I’m Sara, writer and student of all things money, motherhood and well-being. My writing is encouraging, practical, a little woo woo and laced with lots of personal truths.
My money story ain’t pretty. My motherhood journey is a roller coaster. My well-being, defined as health, happiness and prosperity, can sometimes feel out of reach.
Explore this blog if you’re a busy Mama who seeks more goodness in your life…
Who’s this blog for
Hey Mama, do you often feel overwhelmed and dissatisfied? Is every minute of everyday full of something? Are you juggling motherhood, family, home, work and your self?
It can sometimes feel like you haven’t quite got your life together. Overall, you’re happy but things aren’t quite flowing. You don’t have enough money for things and experiences that are important to you. You don’t have enough time to do anything well. This has a negative impact on yourself and your family, and fuels feelings of overwhelm, dissatisfaction and failure. You often feel stuck and frustrated. You yearn for true wealth and fulfilment.
I can totally relate to all of the above and I write my way through it, sharing what I learn along the way.
You want more goodness in your life right?!
More for you?
More for your family?
More for others?
This blog is about how Mama’s like you and I can earn more money, use our time more effectively and be more satisfied. It’s about finding wealth, fulfilment and the often elusive, ‘I’ve got this’ feeling.

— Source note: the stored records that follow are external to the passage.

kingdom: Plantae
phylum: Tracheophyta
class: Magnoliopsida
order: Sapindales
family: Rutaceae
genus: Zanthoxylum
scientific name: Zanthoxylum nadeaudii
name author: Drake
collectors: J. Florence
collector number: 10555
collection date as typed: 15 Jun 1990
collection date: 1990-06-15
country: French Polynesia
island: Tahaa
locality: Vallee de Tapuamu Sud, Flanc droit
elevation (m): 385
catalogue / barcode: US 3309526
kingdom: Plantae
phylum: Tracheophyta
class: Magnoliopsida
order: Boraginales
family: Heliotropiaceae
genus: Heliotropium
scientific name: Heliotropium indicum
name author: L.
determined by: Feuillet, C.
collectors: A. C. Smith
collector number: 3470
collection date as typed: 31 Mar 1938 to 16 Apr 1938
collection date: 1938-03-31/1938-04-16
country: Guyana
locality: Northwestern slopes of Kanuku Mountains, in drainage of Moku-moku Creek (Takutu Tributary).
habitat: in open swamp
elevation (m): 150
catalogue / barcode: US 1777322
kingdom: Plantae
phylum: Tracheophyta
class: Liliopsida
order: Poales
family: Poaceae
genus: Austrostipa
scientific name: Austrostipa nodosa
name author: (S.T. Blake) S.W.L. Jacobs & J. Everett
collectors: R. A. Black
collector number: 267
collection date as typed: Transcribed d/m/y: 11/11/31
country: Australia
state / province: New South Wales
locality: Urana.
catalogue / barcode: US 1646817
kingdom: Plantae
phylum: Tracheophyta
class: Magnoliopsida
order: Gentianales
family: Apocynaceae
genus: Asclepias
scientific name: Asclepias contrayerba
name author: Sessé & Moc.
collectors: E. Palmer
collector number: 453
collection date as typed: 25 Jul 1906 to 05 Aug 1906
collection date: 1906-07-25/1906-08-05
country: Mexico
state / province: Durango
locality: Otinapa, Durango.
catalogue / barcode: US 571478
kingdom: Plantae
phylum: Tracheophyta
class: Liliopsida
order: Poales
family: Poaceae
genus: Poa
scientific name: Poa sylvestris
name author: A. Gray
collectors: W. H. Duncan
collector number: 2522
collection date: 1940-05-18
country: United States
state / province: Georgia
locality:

I absolutely love to encourage others. I get all excited and animated when someone wants to have an aspirational, find your mojo kind of conversation! I’m all about how to achieve that ‘all is good’ feeling in life. I hope this blog helps you aspire for more and find your mojo. I hope it’s a meeting place for Mama’s on the ongoing health, happiness and prosperity journey.
I’m heading towards 40 and I’m tired of feeling not quite where I want to be.
My personal finances need a lot of work
I was almost too busy for motherhood, squeezing it in because my body clock was against me, not because I felt ready
I have a constant nagging feeling that I am running out of time for all the important things that require more money and time
Looking after myself does not come naturally. I have struggled with self image and giving too much of myself
Life is great in so many ways.
I’m blessed with good health overall
I’m happily married
We’re parents to Marley, a calm, sensitive and inquisitive little boy
We have a nice home, a project we’ve been working on for a few years
I have a great extended family and small circle of friends
I run my own business from home
I am grateful for all of this whilst I seek more. I believe life should not be average. I believe we are given talents and opportunities so we can leave a positive mark on the world. I don’t feel satisfied with what I have achieved yet.
I have lived my 35+ years in Zambia and England. A mixture of Zambian, English and Scottish blood runs through my veins — a true child of our colonial history. I love Zambia and Africa as much as I am frustrated by it!
I am determined, stubborn and persistent. I am a weird mix — hard as nails, and incredibly emotional; a creative soul, with an appetite for business; I am both judgemental and kind; I probably come across confident, but I’m at war with my self talk. I’m constantly seeking the freedom to 'live'!
My money story
Wealth is really important to me, but despite how hard I have worked, it still eludes me. My personal finances are distinctly average.
I come from really simple beginnings. My childhood awareness of differences in colour and status, together with misleading religious beliefs about money have left their mark on me.
I thought that good grades and hard work would give me a high flying corporate job that would save me from everything I feared. Despite my good grades and hard work I cannot say I have prospered. And as it turns out I don’t even want a corporate job anymore! I have come to realise that it takes more than big dreams and hard work to become wealthy, stay wealthy and have the time freedom we desire.
Writing publicly about something so personal is terrifying, but it really does feel like a necessary part of my healing.
This blog started as a way for me to record what I am learning about money, wealth and well-being in one place.
I feel the pain and frustration of being a mother struggling to find her place, a mother wanting to build herself up and achieve for the sake of her family. I am a mother asking if balance is a myth.
The truth is, money is a taboo subject and I’m no expert on it. So, why am I writing about this again?!
Because my experiences of money tell me that things would be a lot better for a lot of people if we spoke more openly about money and if we got way more comfortable with it.
I’m also pretty good at researching, learning and applying things. So I’m choosing to believe that I can figure out my money thing. Sharing my findings and experiences along the way will help others figure out their money thing. And that can only be a good thing.